Brief
Only the lines below from the one containing "left hip: (630, 246)" to the one containing "neck: (311, 184)" should be repeated, both included and unchanged.

Records to use

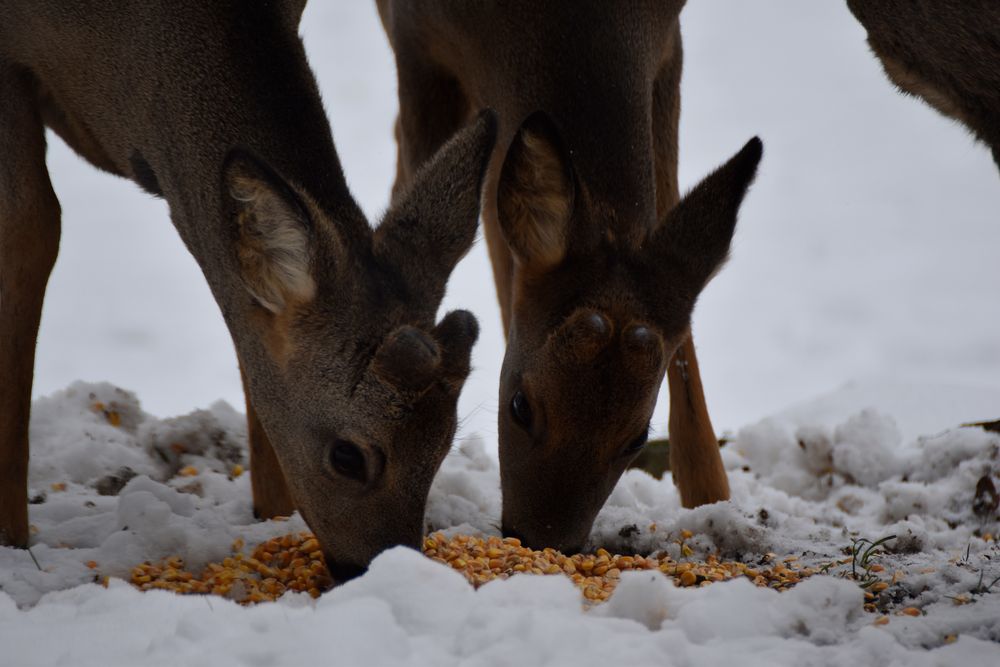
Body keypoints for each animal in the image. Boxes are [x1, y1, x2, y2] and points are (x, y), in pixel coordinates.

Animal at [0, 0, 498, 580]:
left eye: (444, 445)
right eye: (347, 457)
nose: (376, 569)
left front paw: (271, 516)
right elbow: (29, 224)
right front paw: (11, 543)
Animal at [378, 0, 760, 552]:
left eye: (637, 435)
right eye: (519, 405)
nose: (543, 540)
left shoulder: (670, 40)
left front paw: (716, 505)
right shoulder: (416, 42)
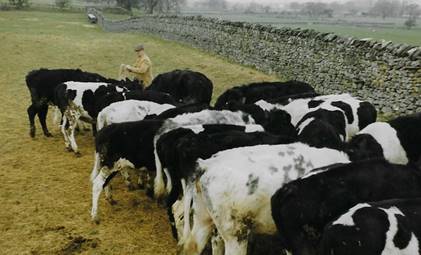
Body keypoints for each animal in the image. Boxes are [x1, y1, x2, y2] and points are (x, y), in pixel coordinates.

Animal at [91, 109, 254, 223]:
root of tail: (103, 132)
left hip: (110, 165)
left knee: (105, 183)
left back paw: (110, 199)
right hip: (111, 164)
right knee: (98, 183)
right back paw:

...

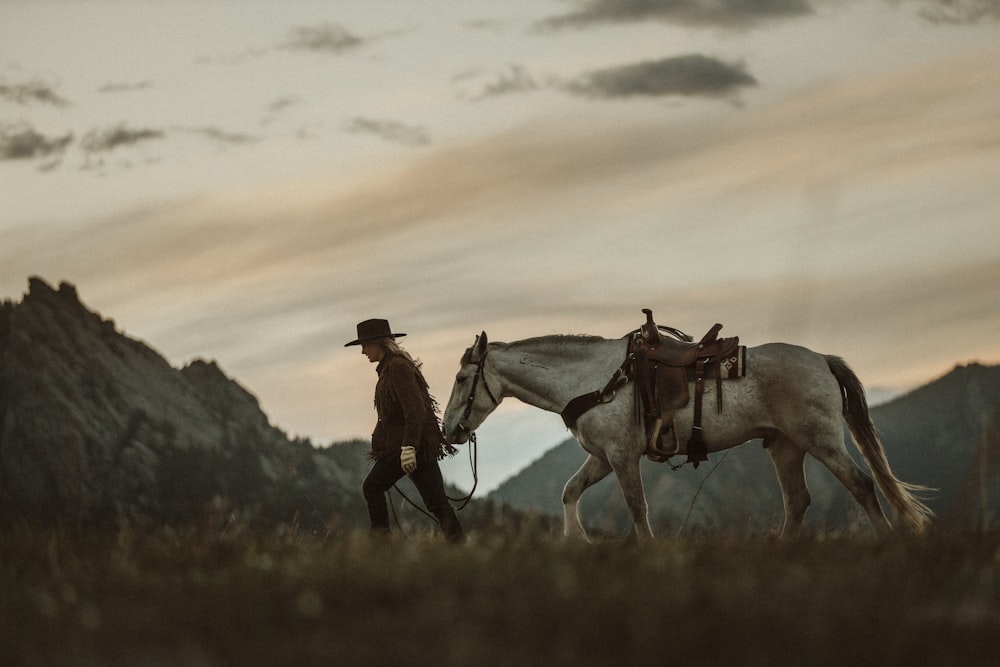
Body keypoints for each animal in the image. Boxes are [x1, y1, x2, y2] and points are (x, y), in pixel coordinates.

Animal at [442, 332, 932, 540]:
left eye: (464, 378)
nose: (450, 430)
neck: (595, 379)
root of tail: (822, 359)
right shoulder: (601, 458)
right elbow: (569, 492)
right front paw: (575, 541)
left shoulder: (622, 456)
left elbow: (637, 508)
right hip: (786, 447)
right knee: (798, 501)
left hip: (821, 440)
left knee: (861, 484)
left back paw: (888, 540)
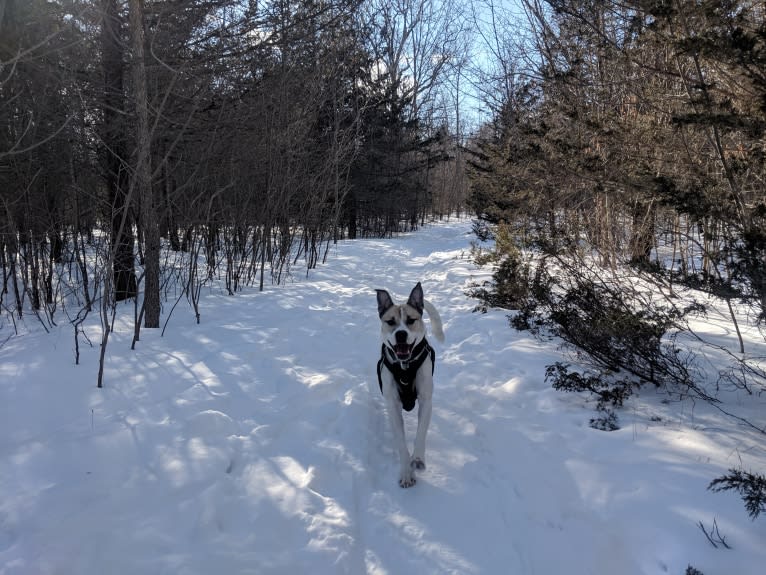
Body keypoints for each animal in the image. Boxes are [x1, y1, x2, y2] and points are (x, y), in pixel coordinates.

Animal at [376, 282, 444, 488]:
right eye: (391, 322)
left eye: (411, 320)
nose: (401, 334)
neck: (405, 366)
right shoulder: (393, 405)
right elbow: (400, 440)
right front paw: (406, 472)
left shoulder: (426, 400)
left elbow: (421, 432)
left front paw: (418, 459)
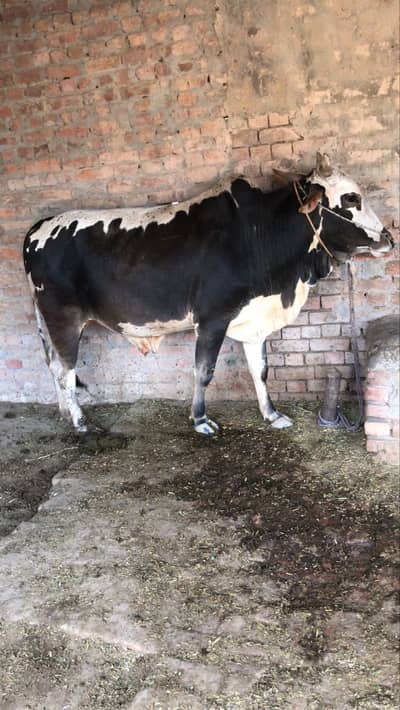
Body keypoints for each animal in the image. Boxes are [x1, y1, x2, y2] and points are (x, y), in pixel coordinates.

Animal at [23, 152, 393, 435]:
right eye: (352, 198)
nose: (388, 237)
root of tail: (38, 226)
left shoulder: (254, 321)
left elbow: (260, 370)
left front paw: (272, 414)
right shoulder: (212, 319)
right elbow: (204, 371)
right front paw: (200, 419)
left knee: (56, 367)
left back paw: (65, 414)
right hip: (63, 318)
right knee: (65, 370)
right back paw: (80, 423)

...

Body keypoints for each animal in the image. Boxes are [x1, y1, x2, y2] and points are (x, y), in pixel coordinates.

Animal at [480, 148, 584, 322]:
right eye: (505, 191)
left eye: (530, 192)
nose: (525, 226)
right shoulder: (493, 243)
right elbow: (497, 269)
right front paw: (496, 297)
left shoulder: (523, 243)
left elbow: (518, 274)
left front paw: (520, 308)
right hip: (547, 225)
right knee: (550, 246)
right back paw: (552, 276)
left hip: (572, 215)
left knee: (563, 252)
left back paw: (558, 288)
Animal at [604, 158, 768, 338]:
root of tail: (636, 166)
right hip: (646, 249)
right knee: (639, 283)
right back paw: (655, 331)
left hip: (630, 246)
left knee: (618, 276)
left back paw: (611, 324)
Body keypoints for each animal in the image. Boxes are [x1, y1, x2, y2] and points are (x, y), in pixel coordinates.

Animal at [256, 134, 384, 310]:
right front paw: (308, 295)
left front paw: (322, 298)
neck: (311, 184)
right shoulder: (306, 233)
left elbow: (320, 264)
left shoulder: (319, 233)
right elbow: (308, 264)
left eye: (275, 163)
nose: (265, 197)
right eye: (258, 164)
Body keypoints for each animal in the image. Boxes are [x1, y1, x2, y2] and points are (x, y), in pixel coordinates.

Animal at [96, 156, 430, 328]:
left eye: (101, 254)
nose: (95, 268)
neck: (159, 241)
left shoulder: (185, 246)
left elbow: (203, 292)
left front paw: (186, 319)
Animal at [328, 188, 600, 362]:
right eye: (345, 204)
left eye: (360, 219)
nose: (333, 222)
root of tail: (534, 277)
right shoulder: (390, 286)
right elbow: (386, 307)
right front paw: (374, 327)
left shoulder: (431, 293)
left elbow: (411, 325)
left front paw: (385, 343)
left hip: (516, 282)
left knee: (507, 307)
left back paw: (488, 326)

Answer box
left hip: (630, 246)
left knee: (618, 276)
left back paw: (611, 324)
Body keypoints for each animal in the image. Boxes are [x1, y1, x2, y2] and points are (x, y), in pixel coordinates.

Animal at [256, 134, 384, 310]:
right front paw: (308, 295)
left front paw: (322, 298)
neck: (311, 184)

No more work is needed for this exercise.